Secondo Leone XIV, questa domanda non è un gesto di difesa, ma un atto di sincera consapevolezza della propria fragilità. Non si tratta del grido del colpevole, ma della voce di chi, pur volendo amare, sa di poter ferire. È il primo passo verso la conversione.

La tristezza come via di rinascita

Il Pontefice ha sottolineato come la reazione dei discepoli non sia stata di rabbia, bensì di tristezza. Questo dolore, se accolto, può diventare il punto di partenza per un cammino di rinnovamento spirituale.

Commentando le parole di Gesù – «Guai a quell’uomo… Meglio per lui se non fosse mai nato» – il Papa ha spiegato che non si tratta di una maledizione, ma di un grido di compassione. Dio, di fronte al male, non si vendica ma soffre, invitando l’uomo a non rinnegare l’amore che lo ha generato.

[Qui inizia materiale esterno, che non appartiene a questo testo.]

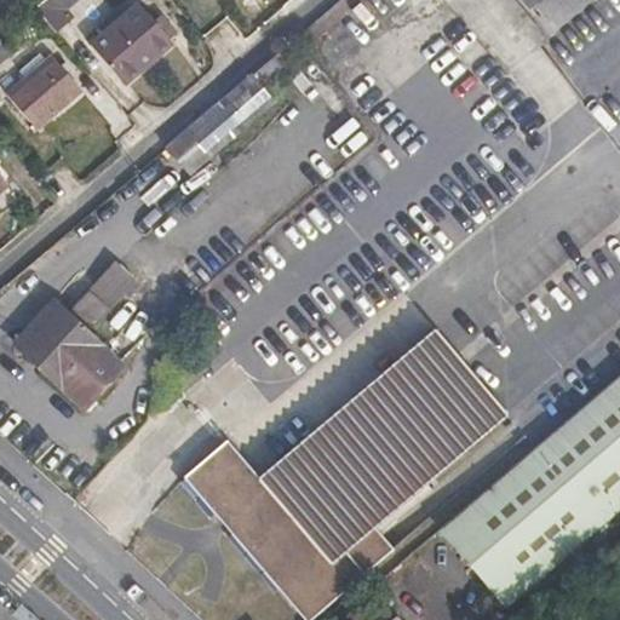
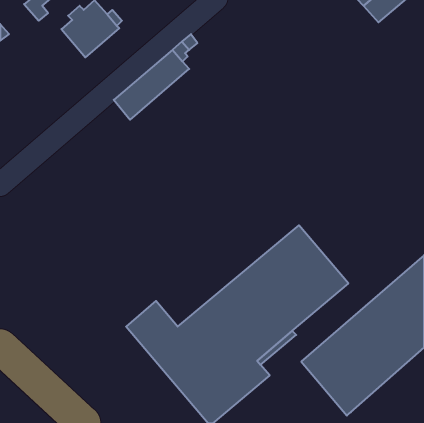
building: [6,52,84,130] -> none
building: [15,259,137,407] -> none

La fedeltà di Dio nonostante il tradimento

Leone XIV ha ricordato che nessuna amicizia è immune dal rischio di tradimento, ma Cristo continua a fidarsi e a condividere il pane anche con chi lo avrebbe abbandonato. La forza silenziosa di Dio, ha detto il Papa, è quella di non lasciare mai il tavolo dell’amore.

Da qui l’invito a interrogarsi personalmente: “Sono forse io?”, non per sentirsi accusati, ma per lasciare spazio alla verità e alla grazia. La salvezza nasce dalla consapevolezza dei propri limiti e dalla certezza che Dio non smette mai di amare.

Saluti e invito alla preghiera

Concludendo, il Papa ha rivolto un saluto particolare ai giovani, agli ammalati e agli sposi novelli, esortando tutti, in prossimità della Solennità dell’Assunzione, a rivolgere la preghiera alla Vergine Maria e a imitarne l’accoglienza della volontà di Dio.

Nei saluti informali, Papa Leone XIV ha ringraziato i pellegrini per la pazienza sotto il sole, ha invocato la benedizione di Dio e ha incoraggiato a mantenere viva la fede e la speranza giubilare.